Cependant, la nouvelle, depuis le début, n’a volontairement pas élucidé une inconnue : laquelle de ces petites filles est noire, laquelle est blanche ? Est-ce Twyla ? Est-ce Roberta ? Là se trouve le cœur expérimental de la nouvelle, véritable écho à l’essai théorique de Toni Morrison publié pourtant dix ans plus tard, Playing in the dark (1992), une brillante analyse de la façon dont la littérature, notamment américaine, véhicule des archétypes raciaux, validés par le lecteur selon un processus implicite qui assigne Blancs et Noirs à certains rôles, à certains lieux, certains objets, certains stéréotypes.
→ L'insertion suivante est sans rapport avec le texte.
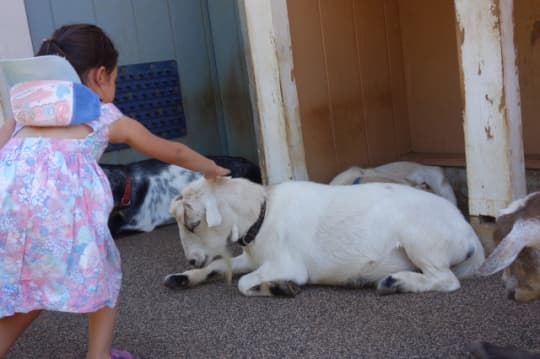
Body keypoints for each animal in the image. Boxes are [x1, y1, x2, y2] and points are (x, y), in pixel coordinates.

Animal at [162, 177, 484, 298]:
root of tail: (469, 234)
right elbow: (218, 265)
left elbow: (243, 284)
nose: (191, 259)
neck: (264, 211)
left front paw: (279, 287)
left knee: (445, 280)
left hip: (421, 241)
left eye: (193, 223)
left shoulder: (286, 264)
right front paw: (182, 278)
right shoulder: (253, 259)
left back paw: (396, 282)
Récitatif, à l’opposé, joue le jeu d’une indétermination que le lecteur se verra forcé de remplir, appliquant ses propres clichés à sa guise. Toni Morrison, au contraire, se donne pour objectif de ne pas expliciter les codes raciaux d’un récit où la question raciale est pourtant omniprésente, du fait du contexte. Un seul exemple : le fait que Twyla ne connaisse pas Jimi Hendrix implique-t-elle qu’elle est blanche puisque ce guitariste est noir ? Mais Jimi Hendrix n’est-il pas justement le musicien du cross-over racial, tout aussi voire plus connu des Blancs que des Noirs, ce qui justifierait l’agacement de Roberta ? « À vous de décider », conclut, goguenarde, Zadie Smith, dans une postface impeccable, qui élucide toutes les chausse-trappes interprétatives dont la nouvelle est truffée. Et où le lecteur n’est pas seul à se trouver dérouté puisque parmi les souvenirs communs entre les deux femmes, Twyla et Roberta, émerge celui des brimades qu’elles ont toutes deux infligées jadis à Maggie « Bozo le clown ». Bozzo était-elle noire ? était-elle blanche ? On ne se souvient plus : « elle était si vieille, et ne pouvait pas parler », trouve Roberta en guise d’excuse tandis que Twyla se demande comment elle a pu frapper une Noire (en déduit-on qu’elle est noire elle-même ? ou qu’elle est blanche ?). Comme Hendrix est la figure, racialement œcuménique, du génie, Bozzo est ainsi la figure ni noire ni blanche de la victime, prenant les deux filles au piège à leur tour, et montrant combien est infiniment habile ce petit texte qui place chacun face à ses propres réflexes de catégorisation.

Etienne Leterrier-Grimal

Récitatif
Toni Morrison
Traduit de l’anglais (États-Unis) par Christine Laferrière
Christian Bourgois, 105 pages, 14

En noir et blanc Par Etienne Leterrier-Grimal
Le Matricule des Anges n°237 , octobre 2022.